Se giró bruscamente hacia sus hombres, que lo observaban a la distancia, y levantó una mano.

—Traigan las hachas —ordenó, su voz seca y cortante—. Si este maldito árbol no puede darme lo que busco, entonces lo derribaré. Destruiré su voz, su memoria, su existencia.

Los hombres, temblando de miedo y duda, se acercaron con las hachas al hombro. Las hojas de acero relucían bajo la luz del crepúsculo, como guadañas dispuestas a segar la vida de algo más antiguo que el propio reino.

El primer golpe resonó como un latigazo, el filo penetrando en la corteza del árbol. La madera no se partió como lo haría en cualquier tronco común. Se desgarró, crujió, y de la herida abierta brotó una savia espesa y oscura, que goteaba como sangre coagulada. El árbol emitió un sonido, un gemido ahogado, que resonó en los huesos de los hombres que lo atacaban. Pero el ojo del árbol seguía inmutable, observando con esa indiferencia escalofriante que tanto odiaba el rey.

—¡Continúen! —gritó el rey—. ¡No se detengan hasta que haya caído!

Los leñadores, ahora sudando y jadeando, seguían cortando. Cada golpe era más pesado que el anterior, más grotesco. La madera se astillaba y se partía, emitiendo crujidos que recordaban el sonido de huesos rompiéndose. La savia seguía brotando, cubriendo las manos de los hombres, pegajosa y tibia, como si cortaran a una criatura viva.

El árbol ya no emitía ningún sonido, pero el eco de su dolor parecía vibrar en el aire. Las raíces crujían bajo la tierra, como nervios que se desgarraban, incapaces de sostener el peso de aquel gigante por mucho más tiempo. Finalmente, con un estruendo que sacudió el suelo, el coloso comenzó a inclinarse. Las ramas más altas arañaron el cielo en su caída, y cuando impactó contra el suelo, la tierra tembló.

El rey observó, sin moverse, mientras el árbol caía y se partía.

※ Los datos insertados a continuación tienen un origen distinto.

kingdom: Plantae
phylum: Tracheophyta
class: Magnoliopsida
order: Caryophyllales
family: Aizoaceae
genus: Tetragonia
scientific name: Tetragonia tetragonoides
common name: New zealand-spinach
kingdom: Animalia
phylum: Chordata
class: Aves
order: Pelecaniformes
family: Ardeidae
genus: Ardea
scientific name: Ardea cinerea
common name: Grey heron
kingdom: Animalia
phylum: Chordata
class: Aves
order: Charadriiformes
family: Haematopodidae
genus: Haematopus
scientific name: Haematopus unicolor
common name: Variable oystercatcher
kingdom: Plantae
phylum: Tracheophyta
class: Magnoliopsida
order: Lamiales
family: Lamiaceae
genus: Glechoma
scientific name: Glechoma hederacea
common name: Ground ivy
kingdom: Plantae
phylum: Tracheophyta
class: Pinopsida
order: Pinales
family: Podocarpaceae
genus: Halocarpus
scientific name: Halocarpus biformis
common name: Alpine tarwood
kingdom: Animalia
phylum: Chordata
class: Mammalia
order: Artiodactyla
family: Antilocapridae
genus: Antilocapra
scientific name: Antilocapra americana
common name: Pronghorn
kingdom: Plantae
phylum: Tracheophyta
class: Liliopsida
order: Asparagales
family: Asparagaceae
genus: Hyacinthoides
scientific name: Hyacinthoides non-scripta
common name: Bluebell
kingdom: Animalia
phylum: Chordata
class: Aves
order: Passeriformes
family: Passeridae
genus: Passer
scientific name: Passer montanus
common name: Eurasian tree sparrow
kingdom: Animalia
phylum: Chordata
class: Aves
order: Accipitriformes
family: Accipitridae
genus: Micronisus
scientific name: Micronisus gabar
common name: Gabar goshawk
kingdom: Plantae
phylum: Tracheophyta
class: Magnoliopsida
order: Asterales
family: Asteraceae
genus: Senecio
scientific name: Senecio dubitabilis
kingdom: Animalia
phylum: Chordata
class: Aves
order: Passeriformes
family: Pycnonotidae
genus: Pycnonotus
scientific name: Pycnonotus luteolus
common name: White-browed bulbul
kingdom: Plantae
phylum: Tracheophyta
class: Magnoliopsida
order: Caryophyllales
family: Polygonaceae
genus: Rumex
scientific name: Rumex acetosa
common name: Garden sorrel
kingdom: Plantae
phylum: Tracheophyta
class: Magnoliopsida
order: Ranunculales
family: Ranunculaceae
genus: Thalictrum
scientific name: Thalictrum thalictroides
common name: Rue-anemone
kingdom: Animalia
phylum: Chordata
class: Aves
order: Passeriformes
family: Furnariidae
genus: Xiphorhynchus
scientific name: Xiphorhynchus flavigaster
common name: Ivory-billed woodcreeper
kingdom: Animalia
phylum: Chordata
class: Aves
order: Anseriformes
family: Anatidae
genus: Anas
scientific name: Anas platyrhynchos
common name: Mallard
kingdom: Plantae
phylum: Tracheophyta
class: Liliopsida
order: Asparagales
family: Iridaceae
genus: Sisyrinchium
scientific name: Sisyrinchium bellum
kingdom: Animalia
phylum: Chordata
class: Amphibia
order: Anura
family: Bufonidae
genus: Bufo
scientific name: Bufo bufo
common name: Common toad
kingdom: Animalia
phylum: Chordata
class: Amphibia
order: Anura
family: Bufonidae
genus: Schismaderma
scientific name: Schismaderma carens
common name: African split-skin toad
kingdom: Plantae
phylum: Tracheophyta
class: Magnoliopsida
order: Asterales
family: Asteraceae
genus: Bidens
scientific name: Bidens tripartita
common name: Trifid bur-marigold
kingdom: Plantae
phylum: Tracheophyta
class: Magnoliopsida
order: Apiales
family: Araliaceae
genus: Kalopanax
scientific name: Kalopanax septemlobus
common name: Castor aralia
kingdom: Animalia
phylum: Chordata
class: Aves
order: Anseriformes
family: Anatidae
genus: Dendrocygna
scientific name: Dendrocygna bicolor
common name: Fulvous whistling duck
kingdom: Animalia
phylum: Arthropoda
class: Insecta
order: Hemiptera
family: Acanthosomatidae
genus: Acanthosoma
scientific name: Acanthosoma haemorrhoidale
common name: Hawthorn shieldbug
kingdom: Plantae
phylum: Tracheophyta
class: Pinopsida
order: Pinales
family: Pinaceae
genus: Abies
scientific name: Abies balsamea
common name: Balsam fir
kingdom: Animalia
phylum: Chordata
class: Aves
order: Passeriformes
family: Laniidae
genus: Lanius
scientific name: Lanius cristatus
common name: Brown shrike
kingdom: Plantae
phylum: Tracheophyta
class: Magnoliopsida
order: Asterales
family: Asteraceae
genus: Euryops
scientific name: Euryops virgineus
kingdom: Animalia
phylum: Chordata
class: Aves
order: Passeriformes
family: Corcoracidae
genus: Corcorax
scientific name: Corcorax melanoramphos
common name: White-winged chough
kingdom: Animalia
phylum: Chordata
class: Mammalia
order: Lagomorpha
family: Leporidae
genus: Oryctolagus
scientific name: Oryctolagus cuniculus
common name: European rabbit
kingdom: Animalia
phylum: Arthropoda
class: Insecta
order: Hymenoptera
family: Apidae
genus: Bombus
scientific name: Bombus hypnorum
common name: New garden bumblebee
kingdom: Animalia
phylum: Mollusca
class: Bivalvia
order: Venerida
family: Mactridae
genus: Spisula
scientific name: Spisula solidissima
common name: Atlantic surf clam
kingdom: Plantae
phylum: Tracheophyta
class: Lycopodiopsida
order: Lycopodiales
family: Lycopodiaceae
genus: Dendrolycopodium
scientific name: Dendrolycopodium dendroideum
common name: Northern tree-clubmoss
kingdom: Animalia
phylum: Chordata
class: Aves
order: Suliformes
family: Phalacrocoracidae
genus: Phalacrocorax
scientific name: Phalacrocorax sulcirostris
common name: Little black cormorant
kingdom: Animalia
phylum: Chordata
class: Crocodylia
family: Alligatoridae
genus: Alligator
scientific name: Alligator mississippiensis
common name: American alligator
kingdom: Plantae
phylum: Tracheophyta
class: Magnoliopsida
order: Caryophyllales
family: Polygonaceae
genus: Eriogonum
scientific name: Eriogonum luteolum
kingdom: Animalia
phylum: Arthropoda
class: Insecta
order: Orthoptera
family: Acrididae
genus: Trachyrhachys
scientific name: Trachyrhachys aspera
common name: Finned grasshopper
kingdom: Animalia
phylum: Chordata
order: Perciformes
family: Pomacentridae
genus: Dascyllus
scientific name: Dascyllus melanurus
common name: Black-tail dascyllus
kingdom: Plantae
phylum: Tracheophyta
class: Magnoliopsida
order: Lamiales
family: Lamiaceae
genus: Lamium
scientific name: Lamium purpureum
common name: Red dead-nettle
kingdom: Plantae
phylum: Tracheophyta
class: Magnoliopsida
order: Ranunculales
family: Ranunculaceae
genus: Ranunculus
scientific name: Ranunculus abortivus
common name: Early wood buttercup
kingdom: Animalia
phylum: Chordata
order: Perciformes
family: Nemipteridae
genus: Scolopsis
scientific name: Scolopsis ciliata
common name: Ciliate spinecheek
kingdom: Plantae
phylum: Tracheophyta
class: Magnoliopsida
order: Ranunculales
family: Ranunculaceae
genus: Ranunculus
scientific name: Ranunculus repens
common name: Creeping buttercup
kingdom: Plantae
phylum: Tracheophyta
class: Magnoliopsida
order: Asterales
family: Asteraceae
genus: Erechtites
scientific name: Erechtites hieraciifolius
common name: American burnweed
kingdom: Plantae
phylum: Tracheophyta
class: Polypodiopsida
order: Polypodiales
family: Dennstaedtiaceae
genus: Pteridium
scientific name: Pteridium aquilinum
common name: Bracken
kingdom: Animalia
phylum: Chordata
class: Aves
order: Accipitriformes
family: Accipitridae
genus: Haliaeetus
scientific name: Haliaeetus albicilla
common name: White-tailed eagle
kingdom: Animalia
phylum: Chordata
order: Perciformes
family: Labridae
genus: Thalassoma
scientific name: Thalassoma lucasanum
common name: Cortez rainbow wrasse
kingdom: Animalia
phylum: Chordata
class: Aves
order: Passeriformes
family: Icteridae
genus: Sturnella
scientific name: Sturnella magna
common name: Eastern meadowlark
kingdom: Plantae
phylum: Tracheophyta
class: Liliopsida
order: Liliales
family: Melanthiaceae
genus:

Lo que antes era un ser inmortal, ahora yacía destrozado, con su ojo finalmente cerrado. Solo quedaba un cadáver de madera y savia.

El rey se acercó, caminando sobre los restos del árbol caído, y levantó una mano hacia lo que quedaba de su tronco.

—¿Por qué lloras, maldito? —murmuró, su voz impregnada de una cruel satisfacción—. ¿No eras tú quien decía que nada importa? Tu dolor es insignificante. Y ahora, ante mí, estás derrotado. ¿No lo ves? Yo soy un dios ante ti, insignificante ser. Llora todo lo que quieras, tu llanto no significa nada. Justo como me dijiste.

Y entonces, mientras el silencio se asentaba sobre el claro, no quedó nada. Ni palabras, ni respuestas. Solo la indiferencia del cosmos, que había presenciado una vez más la caída de algo inmortal, bajo las manos de alguien que nunca comprendió lo que buscaba.